##### Document extract

Yeah, through the other end.

An emergency room visit would only yield an x-ray, to confirm what we already knew. For now, we just needed to wait.

Duffy hung up the phone after talking to her dad, and the two of us scoured the room, trying to figure out if, maybe, he did spit things. It's safe to say we were freaking out, though not nearly as badly as we might. It was a bad situation, but it wasn't horrible.

In the middle of all of this, Leila, who had been sitting in the middle of the commotion, playing with a set of blocks, decides to up & stand on her own two feet. The commotion stops as Duffy & I stare, slack-jawed, at our daughter.

Because she must be the center of attention, she started babbling at a volume that only she can reach. After her little nonsensical monologue, she sat back down and resumed the block playing.

You know that scene in Dead Poets Society where they're reading Whitman? "I sound my barbaric yawp"? Well, this certainly felt like Leila sounding her barbaric yawp.

In the aftermath, diaper changing ought to be fun today. I'm very hopeful that things will pass without incident, though I fear that the earring will never be worn again. And, I think we're nearing the "two toddler" stage, despite very clear instructions to my little girl that she's done enough growing up already.



1 Duffy's father's name is Randall. Grandfather + Randy = Grandy

Monday, June 13, 2011

Is That a Pink Plus Sign?

##########
##### Material provided

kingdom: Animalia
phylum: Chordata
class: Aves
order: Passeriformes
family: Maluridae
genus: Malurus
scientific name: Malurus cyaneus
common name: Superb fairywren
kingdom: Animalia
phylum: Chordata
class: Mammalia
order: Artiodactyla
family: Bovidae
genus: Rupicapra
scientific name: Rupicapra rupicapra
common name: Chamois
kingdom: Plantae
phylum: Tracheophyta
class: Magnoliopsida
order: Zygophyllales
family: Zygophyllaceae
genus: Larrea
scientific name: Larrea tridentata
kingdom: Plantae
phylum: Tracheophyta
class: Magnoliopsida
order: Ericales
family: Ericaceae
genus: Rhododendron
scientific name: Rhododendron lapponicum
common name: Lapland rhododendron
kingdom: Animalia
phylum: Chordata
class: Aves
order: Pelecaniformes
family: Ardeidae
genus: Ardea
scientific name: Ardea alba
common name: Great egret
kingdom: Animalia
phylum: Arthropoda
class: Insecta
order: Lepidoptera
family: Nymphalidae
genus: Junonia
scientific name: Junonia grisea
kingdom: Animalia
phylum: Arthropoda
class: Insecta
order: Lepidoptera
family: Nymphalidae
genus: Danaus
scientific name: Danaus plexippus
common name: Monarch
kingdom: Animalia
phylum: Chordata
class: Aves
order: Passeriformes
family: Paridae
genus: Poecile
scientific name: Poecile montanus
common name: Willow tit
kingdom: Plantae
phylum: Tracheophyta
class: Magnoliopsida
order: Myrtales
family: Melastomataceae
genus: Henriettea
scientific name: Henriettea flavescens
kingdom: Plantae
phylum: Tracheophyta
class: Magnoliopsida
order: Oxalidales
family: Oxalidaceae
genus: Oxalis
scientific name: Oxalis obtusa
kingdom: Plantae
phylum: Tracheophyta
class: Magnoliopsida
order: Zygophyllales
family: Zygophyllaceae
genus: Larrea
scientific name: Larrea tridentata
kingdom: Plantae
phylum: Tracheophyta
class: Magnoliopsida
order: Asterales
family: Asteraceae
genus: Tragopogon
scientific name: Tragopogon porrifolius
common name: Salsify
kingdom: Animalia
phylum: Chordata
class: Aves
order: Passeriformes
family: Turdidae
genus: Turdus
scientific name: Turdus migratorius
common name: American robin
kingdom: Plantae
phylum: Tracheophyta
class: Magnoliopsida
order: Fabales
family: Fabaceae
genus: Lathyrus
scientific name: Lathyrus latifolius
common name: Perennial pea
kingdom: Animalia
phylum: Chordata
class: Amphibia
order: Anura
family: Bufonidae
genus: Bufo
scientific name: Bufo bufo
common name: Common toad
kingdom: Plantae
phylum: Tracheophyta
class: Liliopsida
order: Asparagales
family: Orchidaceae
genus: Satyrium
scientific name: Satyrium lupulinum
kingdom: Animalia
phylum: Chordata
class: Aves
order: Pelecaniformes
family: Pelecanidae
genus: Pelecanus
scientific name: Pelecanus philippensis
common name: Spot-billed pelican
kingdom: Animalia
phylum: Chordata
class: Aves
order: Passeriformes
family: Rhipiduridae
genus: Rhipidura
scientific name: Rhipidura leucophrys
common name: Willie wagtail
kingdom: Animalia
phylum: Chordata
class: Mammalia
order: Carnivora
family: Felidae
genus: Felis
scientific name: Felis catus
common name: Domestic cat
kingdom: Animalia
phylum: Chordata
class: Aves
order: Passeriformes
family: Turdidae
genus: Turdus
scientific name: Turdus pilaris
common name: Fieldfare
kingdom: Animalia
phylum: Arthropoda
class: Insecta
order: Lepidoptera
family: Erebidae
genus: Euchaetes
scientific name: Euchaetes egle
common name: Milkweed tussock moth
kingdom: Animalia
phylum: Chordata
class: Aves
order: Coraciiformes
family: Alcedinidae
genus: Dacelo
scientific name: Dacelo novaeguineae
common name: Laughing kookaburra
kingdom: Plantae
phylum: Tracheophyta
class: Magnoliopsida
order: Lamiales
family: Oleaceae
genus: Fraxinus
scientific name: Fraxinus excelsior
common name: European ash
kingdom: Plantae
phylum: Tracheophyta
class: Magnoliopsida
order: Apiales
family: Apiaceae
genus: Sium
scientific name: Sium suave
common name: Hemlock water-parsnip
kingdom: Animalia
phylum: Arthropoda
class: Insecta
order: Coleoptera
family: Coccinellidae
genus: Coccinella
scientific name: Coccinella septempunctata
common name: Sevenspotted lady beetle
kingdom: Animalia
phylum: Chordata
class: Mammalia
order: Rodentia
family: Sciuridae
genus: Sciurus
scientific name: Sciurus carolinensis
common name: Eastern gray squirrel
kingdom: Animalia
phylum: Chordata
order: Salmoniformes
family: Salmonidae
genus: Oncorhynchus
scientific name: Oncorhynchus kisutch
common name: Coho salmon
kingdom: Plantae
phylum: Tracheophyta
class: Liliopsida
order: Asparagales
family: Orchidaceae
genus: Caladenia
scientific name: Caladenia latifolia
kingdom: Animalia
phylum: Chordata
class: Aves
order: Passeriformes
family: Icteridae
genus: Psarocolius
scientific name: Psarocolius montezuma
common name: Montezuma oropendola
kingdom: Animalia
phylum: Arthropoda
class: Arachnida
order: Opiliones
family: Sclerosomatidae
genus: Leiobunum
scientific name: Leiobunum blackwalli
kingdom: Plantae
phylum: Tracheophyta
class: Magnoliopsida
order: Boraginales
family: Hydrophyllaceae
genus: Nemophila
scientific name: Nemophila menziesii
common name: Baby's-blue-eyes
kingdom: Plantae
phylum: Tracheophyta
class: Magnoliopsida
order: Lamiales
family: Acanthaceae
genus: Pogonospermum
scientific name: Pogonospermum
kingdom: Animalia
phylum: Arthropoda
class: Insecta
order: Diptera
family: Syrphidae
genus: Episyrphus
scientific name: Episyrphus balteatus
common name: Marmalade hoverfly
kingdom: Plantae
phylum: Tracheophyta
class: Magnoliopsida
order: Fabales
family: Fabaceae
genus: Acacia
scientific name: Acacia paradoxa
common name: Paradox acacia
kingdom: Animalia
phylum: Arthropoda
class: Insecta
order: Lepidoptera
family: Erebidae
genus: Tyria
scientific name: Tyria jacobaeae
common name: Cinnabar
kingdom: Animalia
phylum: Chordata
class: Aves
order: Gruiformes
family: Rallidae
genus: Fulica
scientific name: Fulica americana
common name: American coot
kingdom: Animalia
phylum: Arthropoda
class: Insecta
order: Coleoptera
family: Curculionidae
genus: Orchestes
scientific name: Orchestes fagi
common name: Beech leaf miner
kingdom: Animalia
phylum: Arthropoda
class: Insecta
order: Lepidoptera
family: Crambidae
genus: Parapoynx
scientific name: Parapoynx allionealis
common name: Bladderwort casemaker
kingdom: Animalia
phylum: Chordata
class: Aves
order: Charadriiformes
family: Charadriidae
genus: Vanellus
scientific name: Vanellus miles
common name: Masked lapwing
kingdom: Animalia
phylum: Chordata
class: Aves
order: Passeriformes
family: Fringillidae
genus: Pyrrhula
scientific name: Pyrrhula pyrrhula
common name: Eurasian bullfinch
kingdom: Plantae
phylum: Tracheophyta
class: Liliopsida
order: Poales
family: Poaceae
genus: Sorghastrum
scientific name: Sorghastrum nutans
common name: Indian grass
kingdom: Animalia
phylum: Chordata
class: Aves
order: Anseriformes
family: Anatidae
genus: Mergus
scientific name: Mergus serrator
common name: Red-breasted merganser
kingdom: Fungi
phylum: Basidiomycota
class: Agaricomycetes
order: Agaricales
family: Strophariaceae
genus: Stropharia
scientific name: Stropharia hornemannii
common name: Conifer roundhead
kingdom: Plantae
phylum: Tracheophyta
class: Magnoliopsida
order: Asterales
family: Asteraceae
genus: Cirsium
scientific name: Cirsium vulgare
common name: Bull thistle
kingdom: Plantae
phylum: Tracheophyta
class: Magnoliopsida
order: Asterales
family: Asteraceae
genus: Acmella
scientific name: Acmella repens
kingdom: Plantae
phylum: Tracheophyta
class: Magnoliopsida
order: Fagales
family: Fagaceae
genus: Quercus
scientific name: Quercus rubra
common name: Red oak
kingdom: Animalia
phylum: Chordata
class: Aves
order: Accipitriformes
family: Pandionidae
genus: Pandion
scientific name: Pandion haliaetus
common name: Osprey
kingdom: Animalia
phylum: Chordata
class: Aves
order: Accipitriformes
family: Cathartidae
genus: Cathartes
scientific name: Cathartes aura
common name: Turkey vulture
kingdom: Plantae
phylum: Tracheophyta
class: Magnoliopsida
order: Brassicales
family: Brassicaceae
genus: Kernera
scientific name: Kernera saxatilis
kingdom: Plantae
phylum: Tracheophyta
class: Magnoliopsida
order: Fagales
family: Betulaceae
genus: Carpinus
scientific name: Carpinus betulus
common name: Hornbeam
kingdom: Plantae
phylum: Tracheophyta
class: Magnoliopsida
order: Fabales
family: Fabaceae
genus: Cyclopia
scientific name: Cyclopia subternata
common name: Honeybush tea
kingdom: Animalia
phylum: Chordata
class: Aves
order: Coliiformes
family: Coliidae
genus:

##########

Direction 1
Please copy the rows exactly, from the line with "genus: Satyrium" up to and including the line with "genus: Dacelo".
Direction 2
Write the next part of the parenting blog excerpt, starting after its last line.

Final result 1
genus: Satyrium
scientific name: Satyrium lupulinum
kingdom: Animalia
phylum: Chordata
class: Aves
order: Pelecaniformes
family: Pelecanidae
genus: Pelecanus
scientific name: Pelecanus philippensis
common name: Spot-billed pelican
kingdom: Animalia
phylum: Chordata
class: Aves
order: Passeriformes
family: Rhipiduridae
genus: Rhipidura
scientific name: Rhipidura leucophrys
common name: Willie wagtail
kingdom: Animalia
phylum: Chordata
class: Mammalia
order: Carnivora
family: Felidae
genus: Felis
scientific name: Felis catus
common name: Domestic cat
kingdom: Animalia
phylum: Chordata
class: Aves
order: Passeriformes
family: Turdidae
genus: Turdus
scientific name: Turdus pilaris
common name: Fieldfare
kingdom: Animalia
phylum: Arthropoda
class: Insecta
order: Lepidoptera
family: Erebidae
genus: Euchaetes
scientific name: Euchaetes egle
common name: Milkweed tussock moth
kingdom: Animalia
phylum: Chordata
class: Aves
order: Coraciiformes
family: Alcedinidae
genus: Dacelo

Final result 2
I never thought I would see that little symbol. But there it was on a day late in October 2009, five weeks before our adoptive son was due to be born. Well, it ended up being two weeks before Coltrane's arrival that Leila made her presence known. So nothing has really gone according to plan, but when does it ever?
Approximately nine months later, I was numbed from the chest down, holding John's hand when we heard our daughter for the first time. I spent the rest of the day attempting to breastfeed. Because of the anesthesia, every time I tried to look down at her, I threw up, so I was feeding her with my head tilted back. I must have been a pale, clammy mess because the next day everyone just kept saying how much better I looked. So apparently, it was a rough day. I never noticed.
Happy Birthday, Leila. You are my wonderful drama queen of a Little Miss. Thanks for being my daughter.


Wednesday, April 20, 2011

Water Babies

Tonight we went to our first Parent and Me swimming lesson. It. Was. A. Blast.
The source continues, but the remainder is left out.